** PAGE EXTRACT **
────────────────────────────────────────
Tuesday, March 04, 2008

The Sunshine Home: Suppertime

The smell was the first thing I noticed when I walked in the door. It's beyond hospital smell, it's the hovering reek of human waste, the overtone of cleaner and that other smell, some would say it is the smell of death. If you want to put it that way. For me, it will always be a smell I associate with a dark place called The Sunshine Home. My first job, twenty-six years ago. I choked back on the smell and about a million memories, and walked down the hall to the dining room.

This place was a friggin' Taj Mahal comparatively. They had hot tubs and lifts. And staff. Not me, though. I was not there to work, but to visit. My 90-year-old grandfather fell and broke his hip. He is recovering pretty well post-surgery. He's a tough, proud old man who has worked hard his entire life, since fifth grade, in fact, when he left school. He's not giving up. He's going home.

We walked in at dinner time. Grandpa was staring down a plate of pretty much unidentifiable mush. He was ready to roll back to his room. I didn't ask him if he wanted to finish that meal, either. On the way back, he complained about the food. With good reason.

On either side of the hall, other patients were parked in their chairs. It's supposed to be good for them to be out in the mix, not alone. One man was wailing nonstop and others just stuck there, no way to roll themselves away from it all. Staff going about their business. I didn't see the good in it. We walked past to my grandfather's room.

I thought again of those same empty hours for the people I cared for. All day stretching before them, three channels, rabbit ears, and a couple urine-stained couches. No activities, no therapy, no music. No bingo. Perhaps an occasional game of checkers when I had a free moment, which was rare since there were twenty residents and one of me for a regular shift. Otherwise, nothing. Except meals.
────────────────────────────────────────
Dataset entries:
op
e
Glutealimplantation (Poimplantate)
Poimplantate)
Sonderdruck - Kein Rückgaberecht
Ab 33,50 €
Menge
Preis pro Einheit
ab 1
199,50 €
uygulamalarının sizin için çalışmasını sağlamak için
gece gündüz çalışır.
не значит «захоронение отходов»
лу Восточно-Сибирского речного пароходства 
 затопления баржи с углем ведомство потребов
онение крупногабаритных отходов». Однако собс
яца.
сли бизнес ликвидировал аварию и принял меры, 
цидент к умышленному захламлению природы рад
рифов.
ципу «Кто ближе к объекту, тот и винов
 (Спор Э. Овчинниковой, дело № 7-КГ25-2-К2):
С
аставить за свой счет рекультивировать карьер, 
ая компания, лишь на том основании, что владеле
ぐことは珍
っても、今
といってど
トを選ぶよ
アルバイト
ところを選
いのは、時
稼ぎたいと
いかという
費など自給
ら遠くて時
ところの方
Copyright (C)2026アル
────────────────────────────────────────
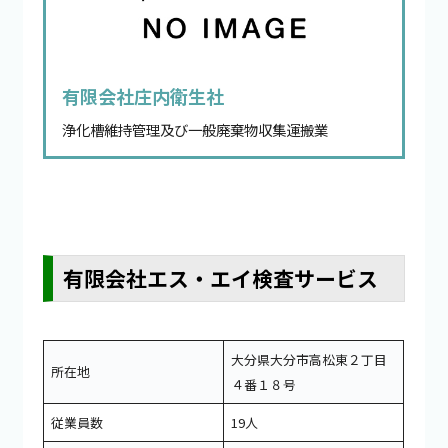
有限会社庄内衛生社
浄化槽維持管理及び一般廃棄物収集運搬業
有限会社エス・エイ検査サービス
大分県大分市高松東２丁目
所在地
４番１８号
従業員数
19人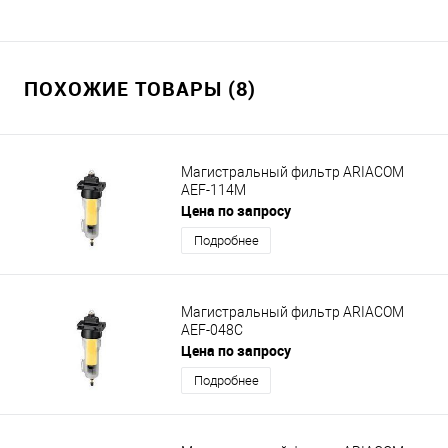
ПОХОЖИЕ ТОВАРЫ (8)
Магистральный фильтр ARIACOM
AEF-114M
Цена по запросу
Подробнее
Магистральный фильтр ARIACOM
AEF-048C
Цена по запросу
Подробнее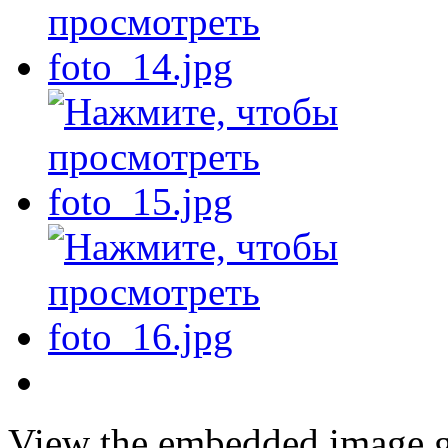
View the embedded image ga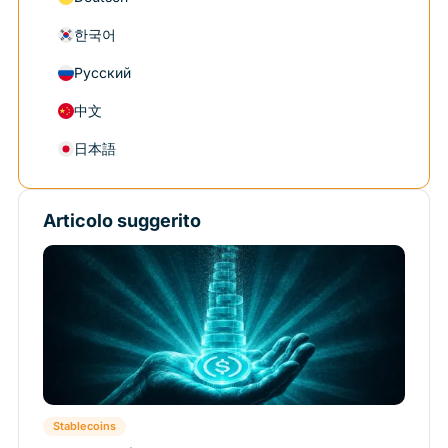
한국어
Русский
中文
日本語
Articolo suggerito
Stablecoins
────────────────────────────────────────
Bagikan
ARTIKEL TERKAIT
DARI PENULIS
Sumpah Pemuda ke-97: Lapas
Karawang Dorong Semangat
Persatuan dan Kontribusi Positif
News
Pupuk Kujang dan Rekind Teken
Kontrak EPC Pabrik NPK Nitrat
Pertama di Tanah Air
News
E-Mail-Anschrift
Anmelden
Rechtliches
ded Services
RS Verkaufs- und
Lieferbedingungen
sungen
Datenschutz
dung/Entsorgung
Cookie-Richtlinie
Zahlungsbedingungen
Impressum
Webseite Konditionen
────────────────────────────────────────
** EXERCISE **
Please return everything from "On either side" down to "my grandfather's room." in the post about The Sunshine Home, copied word for word.

** RESPONSE TO THIS EXERCISE **
On either side of the hall, other patients were parked in their chairs. It's supposed to be good for them to be out in the mix, not alone. One man was wailing nonstop and others just stuck there, no way to roll themselves away from it all. Staff going about their business. I didn't see the good in it. We walked past to my grandfather's room.